Can I use the CDAI for ulcerative colitis?
No. The CDAI was specifically designed for Crohn's disease and is not validated for ulcerative colitis (UC). The standard scoring tools for UC are the Mayo Score (also called the Disease Activity Index) and the Truelove and Witts criteria for acute severe colitis. Using a Crohn's tool for UC would give clinically meaningless results.
What is an ideal body weight for the CDAI weight component?
The original CDAI study used physician-estimated or table-based ideal body weight. Common methods include the Devine formula (males: 50 kg + 2.3 kg per inch over 5 feet; females: 45.5 kg + 2.3 kg per inch over 5 feet), the Hamwi method, or values from the Metropolitan Life tables. The CDAI only counts a weight deficit - if the patient is at or above ideal weight, Component 8 scores 0. Significant weight loss below ideal reflects malnutrition and contributes to a higher CDAI.

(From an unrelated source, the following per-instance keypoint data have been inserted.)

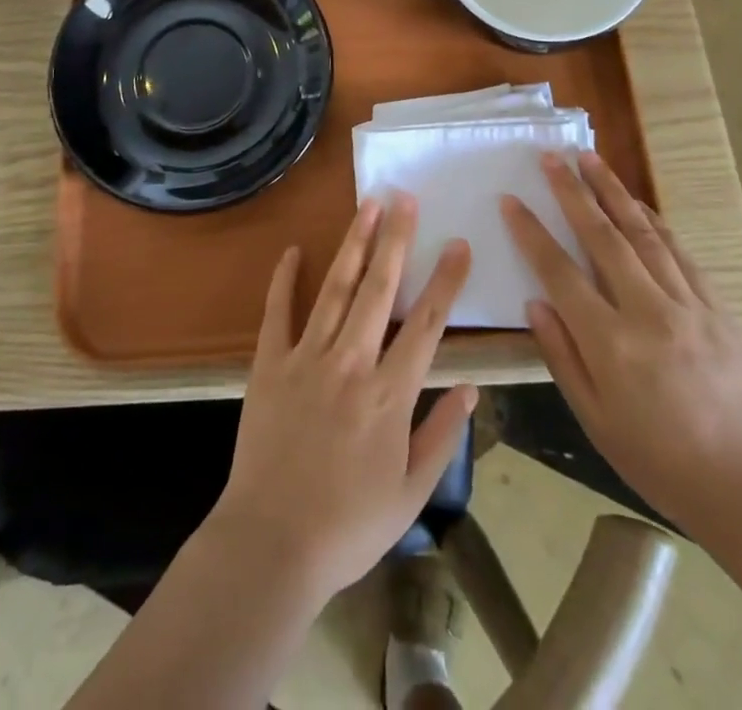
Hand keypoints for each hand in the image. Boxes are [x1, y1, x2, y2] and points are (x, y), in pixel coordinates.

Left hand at [209, 194, 476, 603]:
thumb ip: (442, 436)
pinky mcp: (270, 363)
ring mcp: (306, 357)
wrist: (272, 543)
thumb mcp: (410, 493)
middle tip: (404, 198)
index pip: (427, 325)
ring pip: (336, 288)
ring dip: (353, 244)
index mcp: (389, 394)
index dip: (446, 281)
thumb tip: (471, 387)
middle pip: (380, 289)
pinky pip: (278, 312)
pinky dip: (285, 279)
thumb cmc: (348, 525)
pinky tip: (294, 250)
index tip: (458, 243)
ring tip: (367, 206)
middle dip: (395, 239)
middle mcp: (351, 362)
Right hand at [501, 152, 741, 542]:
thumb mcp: (595, 420)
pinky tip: (640, 205)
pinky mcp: (718, 309)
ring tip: (591, 158)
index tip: (511, 200)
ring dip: (614, 192)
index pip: (559, 271)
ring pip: (644, 234)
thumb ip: (561, 355)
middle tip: (551, 156)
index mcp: (610, 343)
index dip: (531, 232)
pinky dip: (656, 223)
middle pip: (602, 236)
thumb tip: (536, 302)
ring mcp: (688, 306)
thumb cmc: (660, 463)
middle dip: (572, 191)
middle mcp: (648, 312)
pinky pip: (681, 254)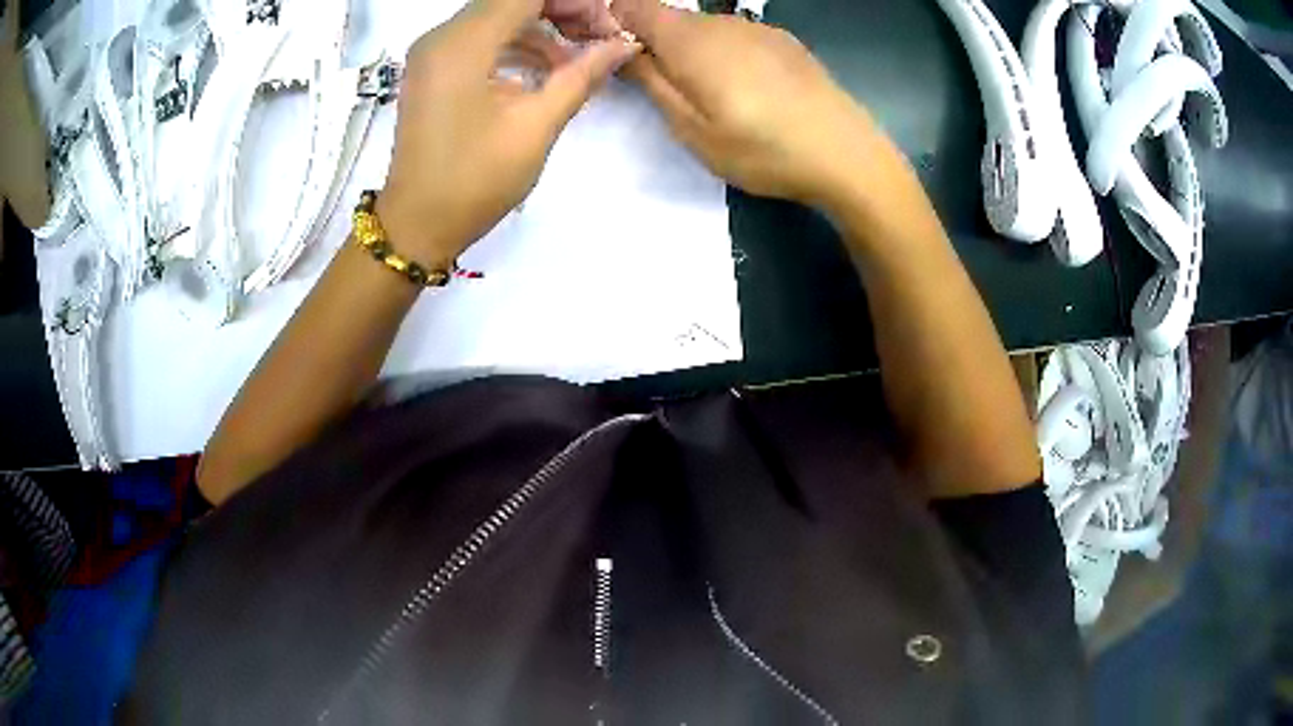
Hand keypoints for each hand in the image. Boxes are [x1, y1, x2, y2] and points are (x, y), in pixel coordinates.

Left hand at [377, 0, 639, 265]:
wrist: (417, 224)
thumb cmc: (474, 181)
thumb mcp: (535, 127)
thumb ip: (582, 75)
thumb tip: (624, 44)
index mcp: (462, 45)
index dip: (574, 3)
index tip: (604, 28)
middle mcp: (441, 36)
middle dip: (561, 10)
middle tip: (598, 39)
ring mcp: (433, 52)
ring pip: (497, 14)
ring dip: (541, 27)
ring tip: (577, 59)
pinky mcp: (433, 68)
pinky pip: (481, 37)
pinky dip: (516, 43)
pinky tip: (544, 70)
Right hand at [613, 0, 884, 211]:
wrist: (847, 154)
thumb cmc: (762, 148)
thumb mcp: (691, 129)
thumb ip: (651, 82)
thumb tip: (620, 49)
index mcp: (689, 39)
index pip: (633, 5)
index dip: (615, 23)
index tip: (615, 55)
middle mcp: (720, 21)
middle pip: (669, 18)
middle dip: (654, 43)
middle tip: (664, 89)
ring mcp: (757, 28)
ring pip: (704, 28)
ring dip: (693, 51)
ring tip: (713, 97)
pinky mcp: (784, 41)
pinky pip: (737, 36)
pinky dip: (725, 53)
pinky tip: (748, 89)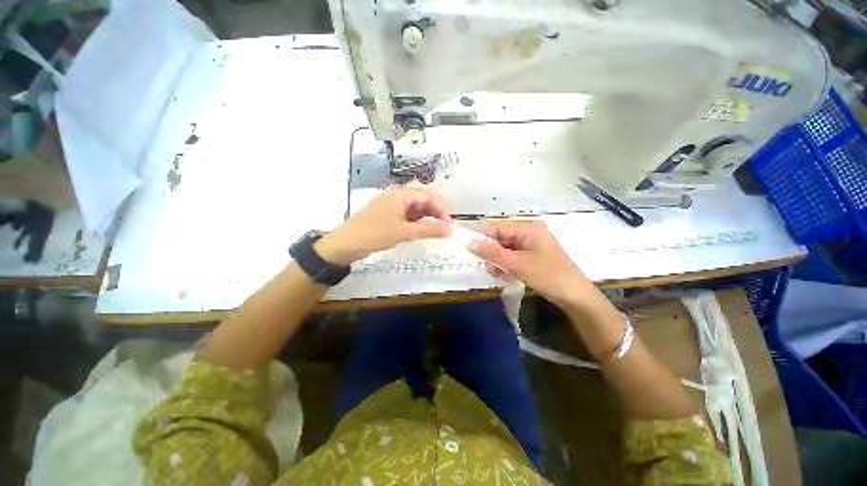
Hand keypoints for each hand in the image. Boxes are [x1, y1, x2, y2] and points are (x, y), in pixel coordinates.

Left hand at [315, 186, 451, 264]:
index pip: (427, 196)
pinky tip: (422, 230)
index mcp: (400, 194)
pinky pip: (407, 215)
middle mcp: (397, 196)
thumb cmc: (375, 234)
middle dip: (435, 212)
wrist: (345, 244)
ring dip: (426, 218)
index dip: (441, 209)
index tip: (450, 224)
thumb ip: (429, 230)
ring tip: (437, 230)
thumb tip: (450, 231)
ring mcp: (391, 206)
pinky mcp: (388, 215)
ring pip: (415, 208)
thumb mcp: (404, 232)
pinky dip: (416, 222)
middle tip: (445, 227)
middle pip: (422, 200)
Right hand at [467, 221, 597, 307]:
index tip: (465, 244)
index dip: (480, 235)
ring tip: (498, 274)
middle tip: (486, 266)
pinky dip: (507, 266)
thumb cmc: (547, 275)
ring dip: (498, 261)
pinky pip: (513, 258)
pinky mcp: (532, 257)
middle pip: (501, 239)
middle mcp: (529, 233)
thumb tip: (469, 242)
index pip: (497, 227)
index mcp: (528, 229)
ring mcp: (531, 246)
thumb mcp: (516, 263)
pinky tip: (506, 276)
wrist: (575, 297)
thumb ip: (491, 252)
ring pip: (505, 250)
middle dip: (491, 253)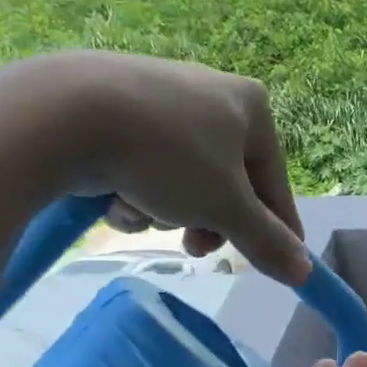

How often should the CDAI be calculated?
In clinical practice, the CDAI is typically calculated at scheduled follow-up visits (every 3-6 months for stable patients, more frequently during a flare or when adjusting therapy). In clinical trials it is measured at defined intervals - baseline, week 6 for induction, and weeks 26 and 52 for maintenance. The 7-day diary should ideally end the day before the clinic visit so results are current.
Sources
- Best WR, Becktel JM, Singleton JW, Kern F Jr. Development of a Crohn's Disease Activity Index. National Cooperative Crohn's Disease Study. Gastroenterology. 1976;70(3):439-444.
- Sandborn WJ, Feagan BG, Hanauer SB, et al. A review of activity indices and efficacy endpoints for clinical trials of medical therapy in adults with Crohn's disease. Gastroenterology. 2002;122(2):512-530.